Parlons de votre métier : "chasseur de scoop, reherche d'adrénaline"...

On a toujours envie de trouver une information que les autres n’ont pas quand on est journaliste.

Ça m’est arrivé lors de mon premier voyage en Algérie. Le gouvernement algérien avait décidé d’amnistier les islamistes repentis. Parmi eux, il y avait un certain Ali Benhadjar, un ancien instituteur devenu émir d’un groupe islamiste armé dans le maquis de Médéa. Un géant barbu très impressionnant. Beaucoup de journalistes cherchaient à le rencontrer et j’ai eu la chance d’être la première journaliste française à pouvoir le faire.

reporter

Un souvenir marquant ?

Il y en a beaucoup. Mes reportages dans le Sahara algérien. Un autre sur la mer d’Aral au Kazakhstan. Le passage du Mur de Berlin à Check Point Charlie durant la guerre froide. Un reportage sur le trafic d’opium au Tadjikistan le long de la frontière afghane. Un autre consacré à la conquête de l’Arctique dans le grand nord russe. Ma « rencontre » en 1986, avec Ceaușescu, le dictateur roumain.

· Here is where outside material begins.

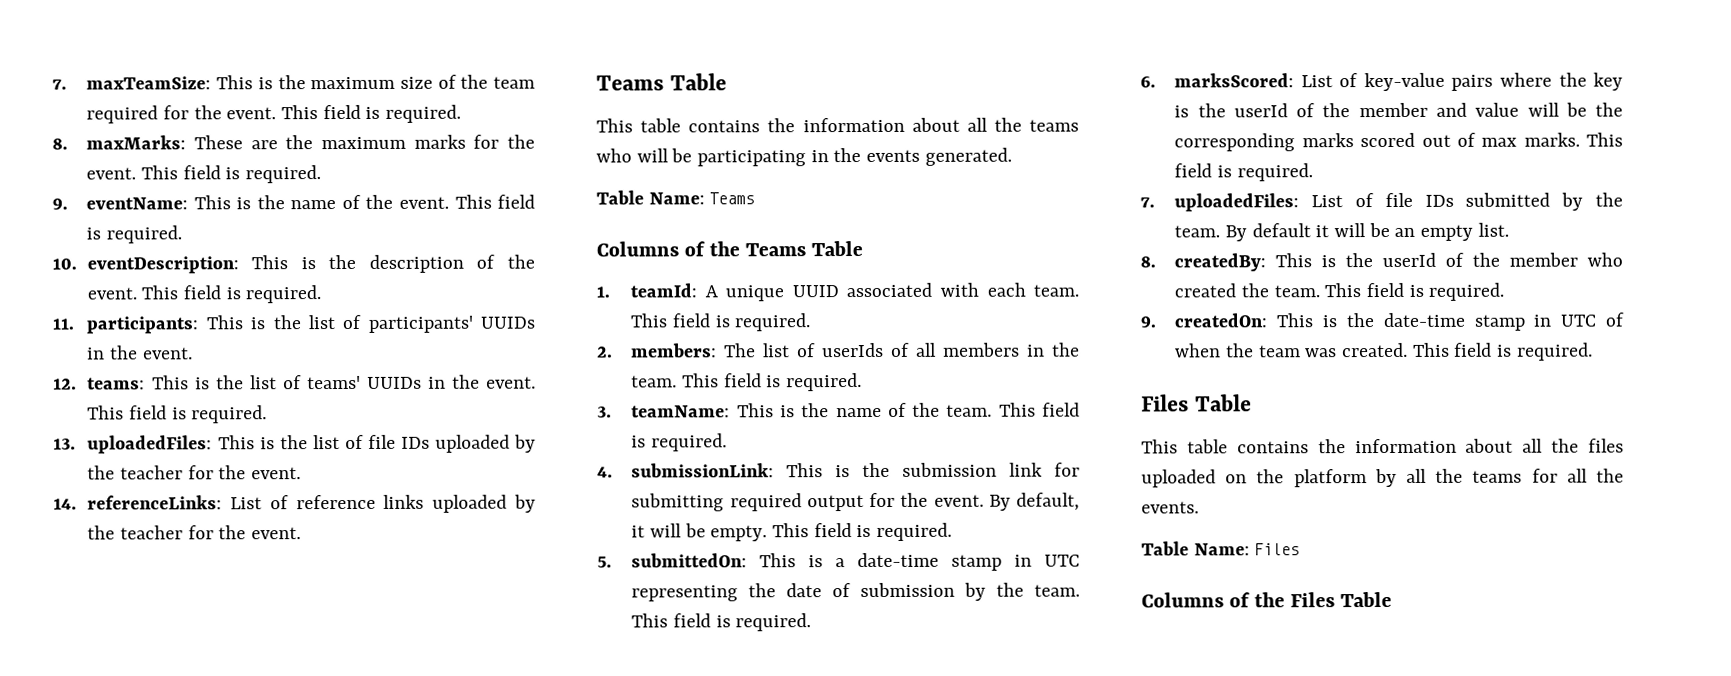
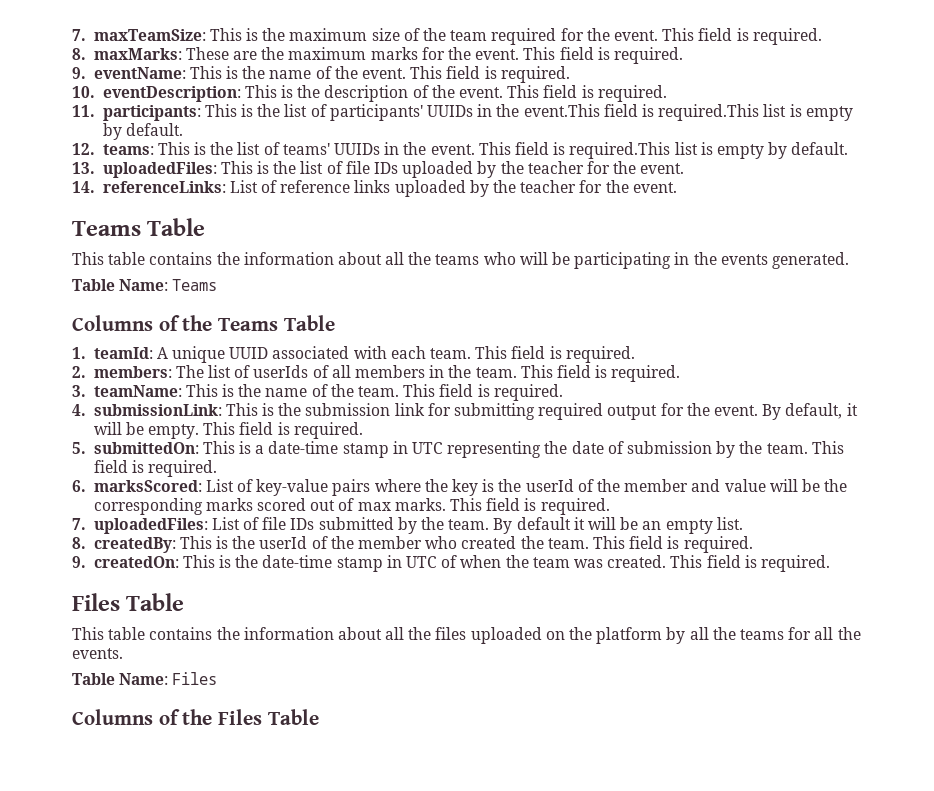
[142,347,193,360] event. -> [523,104,853,121] [102,123,183,140] event.This field is required.This list is empty by default.
[191,405,268,424] required. -> [569,142,849,159] required.This list is empty by default.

Parmi les événements que j’ai couvert : en Europe de l’Est, la chute du communisme et la période de transition qui a conduit à l’intégration de ces pays dans l’Union européenne. Quand ces pays se sont normalisés, je me suis intéressée à l’espace post-soviétique : l’Ukraine, la Biélorussie, la Moldavie et l’Asie centrale. J’ai un peu suivi aussi la révolution tunisienne.


« Baigner dans sa passion au quotidien »


Ce n’est pas facile de concilier vie publique/vie privée parce que c’est un métier qui demande beaucoup de disponibilité. Dans un journal, on fonctionne 6 jours sur 7 et avec l’arrivée d’internet, c’est quasiment de l’information en continu.